- EXERCISE OBJECTIVE -
Images should be left out, and everything else in the listing reproduced exactly.
### DATASET SECTION ###
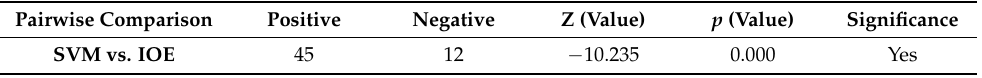
Table 7. Performance of the two landslide susceptibility models using the Wilcoxon signed-rank test. Pairwise Comparison The standard p -value is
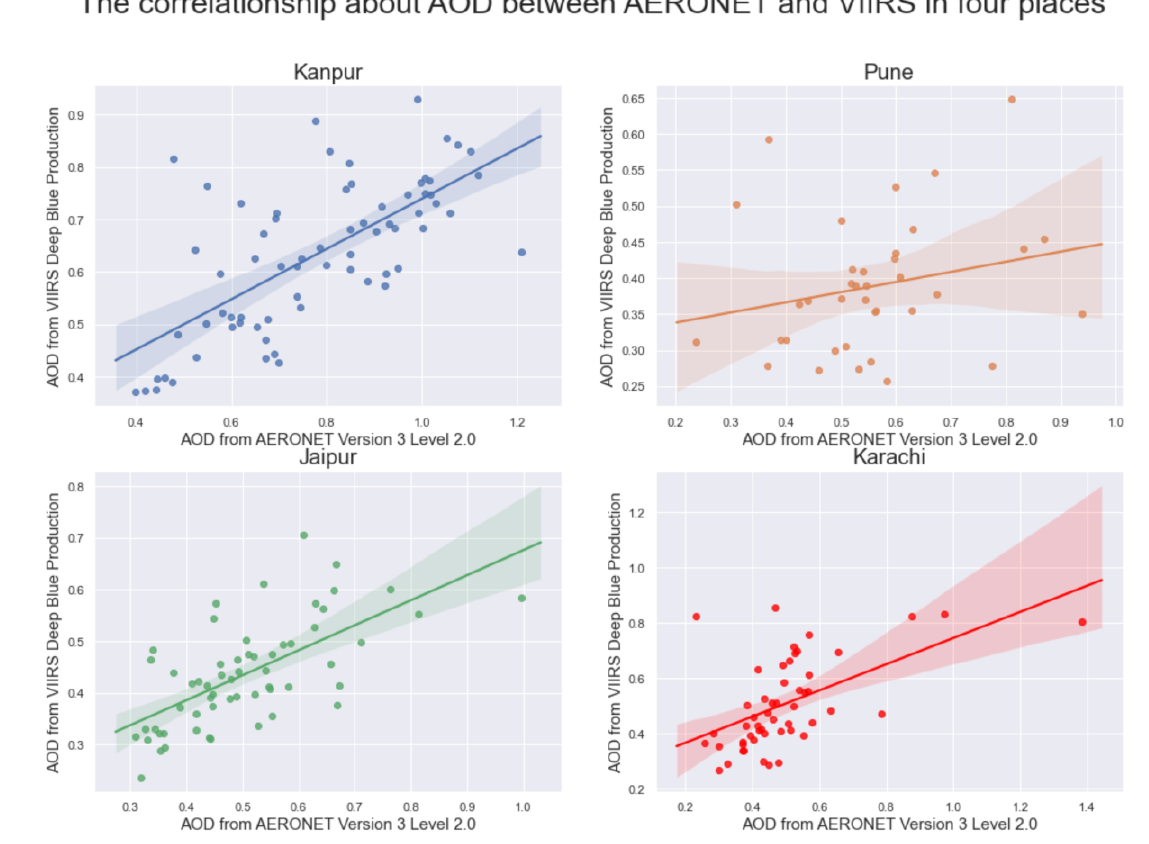
Figure 10. Regression plots about the AOD from AERONET Version 3 Level 2.0 dataset against AOD from VIIRS Deep Blue Production in four stations of India and Pakistan (different colored lines and points suggest data from different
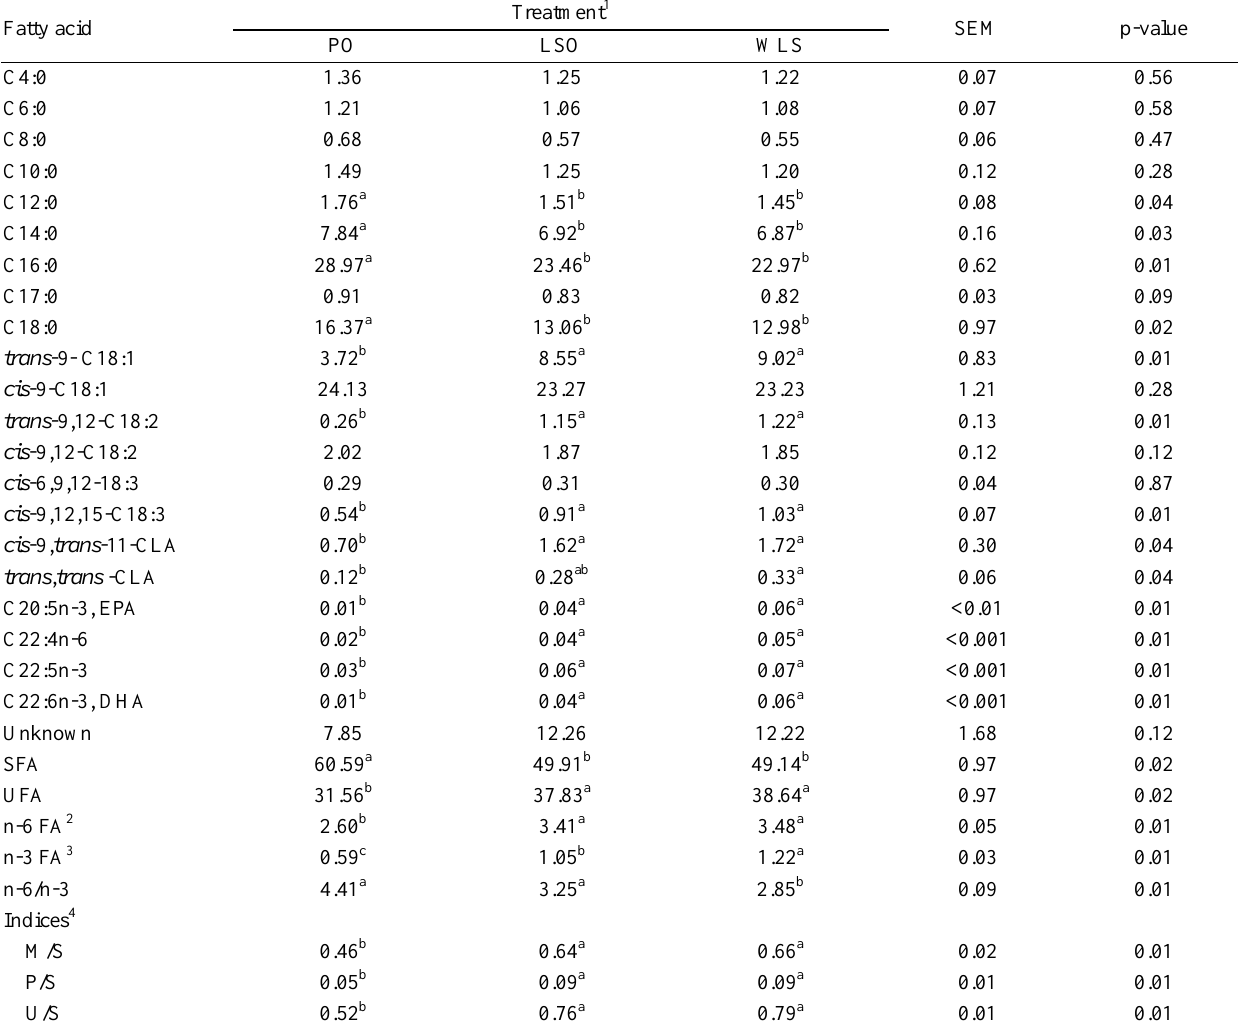
Table 5. Milk fatty acid composition (g/100 g FA) of cows fed linseed oil or whole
###
- SOLUTION FOR THIS EXERCISE -
Table 7. Performance of the two landslide susceptibility models using the Wilcoxon signed-rank test. Pairwise Comparison The standard p -value is
Figure 10. Regression plots about the AOD from AERONET Version 3 Level 2.0 dataset against AOD from VIIRS Deep Blue Production in four stations of India and Pakistan (different colored lines and points suggest data from different
Table 5. Milk fatty acid composition (g/100 g FA) of cows fed linseed oil or whole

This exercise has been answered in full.